自身が広島の原爆によって被爆した原民喜は、「夏の花」という作品によって、原爆の悲惨さを世に知らしめた最初の作家である。

1951年の3月、世界から核兵器がなくなることを痛切に願いながら、東西冷戦による核開発競争と朝鮮戦争の勃発を目の当たりにして、核戦争の不安と重圧に耐えきれず、中央線吉祥寺駅西荻窪駅間の鉄路に身を横たえ自ら命を絶ってしまった。

「心願の国」には、次のような箇所がある。

「僕の眼の前には再び仄暗い一塊りの別の地球が浮かんでくる。

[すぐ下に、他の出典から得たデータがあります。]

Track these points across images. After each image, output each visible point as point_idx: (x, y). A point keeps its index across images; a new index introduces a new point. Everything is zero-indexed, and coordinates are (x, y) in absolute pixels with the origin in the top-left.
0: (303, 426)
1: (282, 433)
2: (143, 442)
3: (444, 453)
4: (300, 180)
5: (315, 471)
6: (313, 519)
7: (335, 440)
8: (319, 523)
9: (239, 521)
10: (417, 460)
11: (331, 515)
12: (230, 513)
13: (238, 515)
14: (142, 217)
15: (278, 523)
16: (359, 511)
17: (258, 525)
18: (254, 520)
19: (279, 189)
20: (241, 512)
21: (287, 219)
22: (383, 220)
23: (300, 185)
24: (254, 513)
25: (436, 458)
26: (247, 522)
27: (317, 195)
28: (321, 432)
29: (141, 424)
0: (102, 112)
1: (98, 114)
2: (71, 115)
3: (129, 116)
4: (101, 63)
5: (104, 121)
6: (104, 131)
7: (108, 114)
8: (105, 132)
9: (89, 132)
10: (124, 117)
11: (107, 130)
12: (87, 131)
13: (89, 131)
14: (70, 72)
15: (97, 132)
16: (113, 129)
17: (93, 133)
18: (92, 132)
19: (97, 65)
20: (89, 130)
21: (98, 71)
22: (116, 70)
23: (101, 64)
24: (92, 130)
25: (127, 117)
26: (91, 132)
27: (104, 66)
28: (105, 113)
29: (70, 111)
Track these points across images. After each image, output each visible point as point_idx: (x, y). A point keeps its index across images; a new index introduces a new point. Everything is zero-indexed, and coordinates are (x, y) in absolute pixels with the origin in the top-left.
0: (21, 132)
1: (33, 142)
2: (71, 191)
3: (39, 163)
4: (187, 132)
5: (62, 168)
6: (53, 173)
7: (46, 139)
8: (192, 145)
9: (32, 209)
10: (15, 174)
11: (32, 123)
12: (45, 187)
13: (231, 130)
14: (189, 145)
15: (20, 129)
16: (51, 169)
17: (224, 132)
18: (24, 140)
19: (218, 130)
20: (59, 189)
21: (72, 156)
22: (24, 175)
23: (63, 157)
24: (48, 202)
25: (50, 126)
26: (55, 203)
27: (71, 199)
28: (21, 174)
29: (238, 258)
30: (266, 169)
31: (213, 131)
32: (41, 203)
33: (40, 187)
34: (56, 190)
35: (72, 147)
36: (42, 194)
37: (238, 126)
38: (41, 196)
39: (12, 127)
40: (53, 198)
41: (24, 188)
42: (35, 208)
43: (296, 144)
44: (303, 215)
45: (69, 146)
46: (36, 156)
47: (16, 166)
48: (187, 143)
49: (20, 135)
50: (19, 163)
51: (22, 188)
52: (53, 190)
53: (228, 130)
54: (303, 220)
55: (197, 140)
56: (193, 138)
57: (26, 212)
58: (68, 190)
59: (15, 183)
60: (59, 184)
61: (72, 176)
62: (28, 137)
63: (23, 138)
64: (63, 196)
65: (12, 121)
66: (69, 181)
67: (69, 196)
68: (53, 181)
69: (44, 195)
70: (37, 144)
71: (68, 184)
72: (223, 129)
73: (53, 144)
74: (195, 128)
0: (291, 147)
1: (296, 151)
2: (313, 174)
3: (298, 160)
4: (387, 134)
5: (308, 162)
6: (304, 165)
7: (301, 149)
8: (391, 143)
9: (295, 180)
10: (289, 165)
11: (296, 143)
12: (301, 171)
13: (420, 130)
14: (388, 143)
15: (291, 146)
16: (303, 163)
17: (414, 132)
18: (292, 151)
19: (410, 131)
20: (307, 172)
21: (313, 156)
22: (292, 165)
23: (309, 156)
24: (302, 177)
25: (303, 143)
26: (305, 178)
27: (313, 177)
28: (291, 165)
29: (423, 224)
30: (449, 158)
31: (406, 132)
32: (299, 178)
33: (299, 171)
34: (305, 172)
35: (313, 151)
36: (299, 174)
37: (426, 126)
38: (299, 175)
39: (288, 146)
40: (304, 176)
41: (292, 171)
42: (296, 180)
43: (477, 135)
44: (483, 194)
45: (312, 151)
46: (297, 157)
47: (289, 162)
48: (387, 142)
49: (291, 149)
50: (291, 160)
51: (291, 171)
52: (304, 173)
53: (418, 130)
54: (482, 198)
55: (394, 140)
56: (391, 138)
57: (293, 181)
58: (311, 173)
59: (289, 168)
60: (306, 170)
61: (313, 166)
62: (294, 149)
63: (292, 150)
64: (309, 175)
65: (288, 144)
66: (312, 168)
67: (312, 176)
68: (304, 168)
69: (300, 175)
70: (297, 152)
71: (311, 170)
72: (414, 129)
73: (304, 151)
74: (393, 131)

その円球の内側の中核には真赤な火の塊りがとろとろと渦巻いている。あの鎔鉱炉のなかには何が存在するのだろうか。まだ発見されていない物質、まだ発想されたことのない神秘、そんなものが混じっているのかもしれない。そして、それらが一斉に地表に噴き出すとき、この世は一たいどうなるのだろうか。人々はみな地下の宝庫を夢見ているのだろう、破滅か、救済か、何とも知れない未来に向かって……。」

この未来のカオスをイメージさせるこの文章は、ある夜、眠れない作者が想像する暗く冷え固まった何億何万年後かの地球の姿の後に、続いて描かれている。

 「心眼の国」の3年前に三田文学に掲載された「戦争について」という短文がある。そこに、次のような文章がある。

「人類は戦争と戦争の谷間にみじめな生を営むのみであろうか。原子爆弾の殺人光線もそれが直接彼の皮膚を灼かなければ、その意味が感覚できないのであろうか。そして、人間が人間を殺戮することに対する抗議ははたして無力に終わるのであろうか。」

米国のトランプ大統領が、「核体制の見直し(NPR)」を発表して、核兵器の先制使用もありうること、小型核兵器の開発を進めることなどを表明した。それに対して、河野外務大臣は(つまりは、現政権は)「高く評価したい」とコメントしたのだ。なんという貧困な想像力だろう。況んや世界で最初の被爆国なのだ。その相手は、米国そのものではなかったのか。

原民喜が抱いた絶望を、いつこの国は解決してくれるのだろうか。

人間が人間を殺戮することに対する抗議を無力に終わらせては、絶対にいけないのだ。